*Task brief*:
Copy out the records below, substituting "bounding rectangle" for every occurrence of "bounding box" and leaving everything else unchanged.

*Records for this task*:
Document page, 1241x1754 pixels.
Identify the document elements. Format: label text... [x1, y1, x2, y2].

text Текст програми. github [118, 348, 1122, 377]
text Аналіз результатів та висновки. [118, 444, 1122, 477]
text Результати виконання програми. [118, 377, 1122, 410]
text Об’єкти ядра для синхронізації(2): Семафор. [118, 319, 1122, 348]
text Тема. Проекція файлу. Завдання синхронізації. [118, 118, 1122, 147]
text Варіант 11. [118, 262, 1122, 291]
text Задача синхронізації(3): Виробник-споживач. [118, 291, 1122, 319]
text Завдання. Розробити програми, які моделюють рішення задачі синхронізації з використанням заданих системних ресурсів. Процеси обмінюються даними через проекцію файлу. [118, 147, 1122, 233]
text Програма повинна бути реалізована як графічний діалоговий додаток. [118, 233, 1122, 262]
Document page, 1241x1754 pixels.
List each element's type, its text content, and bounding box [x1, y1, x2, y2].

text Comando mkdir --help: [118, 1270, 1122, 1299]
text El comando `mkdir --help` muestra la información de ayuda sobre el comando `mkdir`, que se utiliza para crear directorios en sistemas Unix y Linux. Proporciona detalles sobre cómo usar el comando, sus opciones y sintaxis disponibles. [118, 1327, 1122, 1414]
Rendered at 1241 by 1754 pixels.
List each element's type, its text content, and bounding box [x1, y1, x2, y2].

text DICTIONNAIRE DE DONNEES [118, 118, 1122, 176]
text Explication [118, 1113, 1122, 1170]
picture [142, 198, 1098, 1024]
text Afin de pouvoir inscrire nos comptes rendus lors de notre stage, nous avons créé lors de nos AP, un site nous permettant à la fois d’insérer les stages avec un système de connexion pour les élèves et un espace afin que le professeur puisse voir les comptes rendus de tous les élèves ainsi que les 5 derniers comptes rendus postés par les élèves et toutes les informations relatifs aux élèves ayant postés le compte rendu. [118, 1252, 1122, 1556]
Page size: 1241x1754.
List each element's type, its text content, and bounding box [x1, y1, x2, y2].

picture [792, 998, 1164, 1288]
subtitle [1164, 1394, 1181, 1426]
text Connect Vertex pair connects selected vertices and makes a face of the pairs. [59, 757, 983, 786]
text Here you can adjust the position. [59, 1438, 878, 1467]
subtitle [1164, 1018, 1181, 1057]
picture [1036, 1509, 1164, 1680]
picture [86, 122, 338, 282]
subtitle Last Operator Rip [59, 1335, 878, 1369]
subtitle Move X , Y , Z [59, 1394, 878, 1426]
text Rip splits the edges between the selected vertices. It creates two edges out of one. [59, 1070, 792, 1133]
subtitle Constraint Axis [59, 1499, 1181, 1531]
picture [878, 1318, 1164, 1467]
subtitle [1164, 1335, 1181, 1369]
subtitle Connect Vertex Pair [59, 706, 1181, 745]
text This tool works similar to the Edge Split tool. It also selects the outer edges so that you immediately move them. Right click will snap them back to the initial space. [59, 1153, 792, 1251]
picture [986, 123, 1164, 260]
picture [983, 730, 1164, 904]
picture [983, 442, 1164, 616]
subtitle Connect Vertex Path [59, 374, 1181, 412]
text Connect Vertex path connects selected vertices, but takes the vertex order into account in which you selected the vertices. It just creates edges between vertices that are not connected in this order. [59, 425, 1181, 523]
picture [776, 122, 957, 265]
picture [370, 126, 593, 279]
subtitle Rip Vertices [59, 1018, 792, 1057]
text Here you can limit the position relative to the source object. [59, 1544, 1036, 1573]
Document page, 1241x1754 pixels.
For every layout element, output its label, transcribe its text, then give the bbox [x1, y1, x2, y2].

*Written solution*:
Document page, 1241x1754 pixels.
Identify the document elements. Format: label text... [x1, y1, x2, y2].

text Текст програми. github [118, 348, 1122, 377]
text Аналіз результатів та висновки. [118, 444, 1122, 477]
text Результати виконання програми. [118, 377, 1122, 410]
text Об’єкти ядра для синхронізації(2): Семафор. [118, 319, 1122, 348]
text Тема. Проекція файлу. Завдання синхронізації. [118, 118, 1122, 147]
text Варіант 11. [118, 262, 1122, 291]
text Задача синхронізації(3): Виробник-споживач. [118, 291, 1122, 319]
text Завдання. Розробити програми, які моделюють рішення задачі синхронізації з використанням заданих системних ресурсів. Процеси обмінюються даними через проекцію файлу. [118, 147, 1122, 233]
text Програма повинна бути реалізована як графічний діалоговий додаток. [118, 233, 1122, 262]
Document page, 1241x1754 pixels.
List each element's type, its text content, and bounding rectangle [x1, y1, x2, y2].

text Comando mkdir --help: [118, 1270, 1122, 1299]
text El comando `mkdir --help` muestra la información de ayuda sobre el comando `mkdir`, que se utiliza para crear directorios en sistemas Unix y Linux. Proporciona detalles sobre cómo usar el comando, sus opciones y sintaxis disponibles. [118, 1327, 1122, 1414]
Rendered at 1241 by 1754 pixels.
List each element's type, its text content, and bounding rectangle [x1, y1, x2, y2].

text DICTIONNAIRE DE DONNEES [118, 118, 1122, 176]
text Explication [118, 1113, 1122, 1170]
picture [142, 198, 1098, 1024]
text Afin de pouvoir inscrire nos comptes rendus lors de notre stage, nous avons créé lors de nos AP, un site nous permettant à la fois d’insérer les stages avec un système de connexion pour les élèves et un espace afin que le professeur puisse voir les comptes rendus de tous les élèves ainsi que les 5 derniers comptes rendus postés par les élèves et toutes les informations relatifs aux élèves ayant postés le compte rendu. [118, 1252, 1122, 1556]
Page size: 1241x1754.
List each element's type, its text content, and bounding rectangle [x1, y1, x2, y2].

picture [792, 998, 1164, 1288]
subtitle [1164, 1394, 1181, 1426]
text Connect Vertex pair connects selected vertices and makes a face of the pairs. [59, 757, 983, 786]
text Here you can adjust the position. [59, 1438, 878, 1467]
subtitle [1164, 1018, 1181, 1057]
picture [1036, 1509, 1164, 1680]
picture [86, 122, 338, 282]
subtitle Last Operator Rip [59, 1335, 878, 1369]
subtitle Move X , Y , Z [59, 1394, 878, 1426]
text Rip splits the edges between the selected vertices. It creates two edges out of one. [59, 1070, 792, 1133]
subtitle Constraint Axis [59, 1499, 1181, 1531]
picture [878, 1318, 1164, 1467]
subtitle [1164, 1335, 1181, 1369]
subtitle Connect Vertex Pair [59, 706, 1181, 745]
text This tool works similar to the Edge Split tool. It also selects the outer edges so that you immediately move them. Right click will snap them back to the initial space. [59, 1153, 792, 1251]
picture [986, 123, 1164, 260]
picture [983, 730, 1164, 904]
picture [983, 442, 1164, 616]
subtitle Connect Vertex Path [59, 374, 1181, 412]
text Connect Vertex path connects selected vertices, but takes the vertex order into account in which you selected the vertices. It just creates edges between vertices that are not connected in this order. [59, 425, 1181, 523]
picture [776, 122, 957, 265]
picture [370, 126, 593, 279]
subtitle Rip Vertices [59, 1018, 792, 1057]
text Here you can limit the position relative to the source object. [59, 1544, 1036, 1573]
Document page, 1241x1754 pixels.
For every layout element, output its label, transcribe its text, then give the bbox [x1, y1, x2, y2].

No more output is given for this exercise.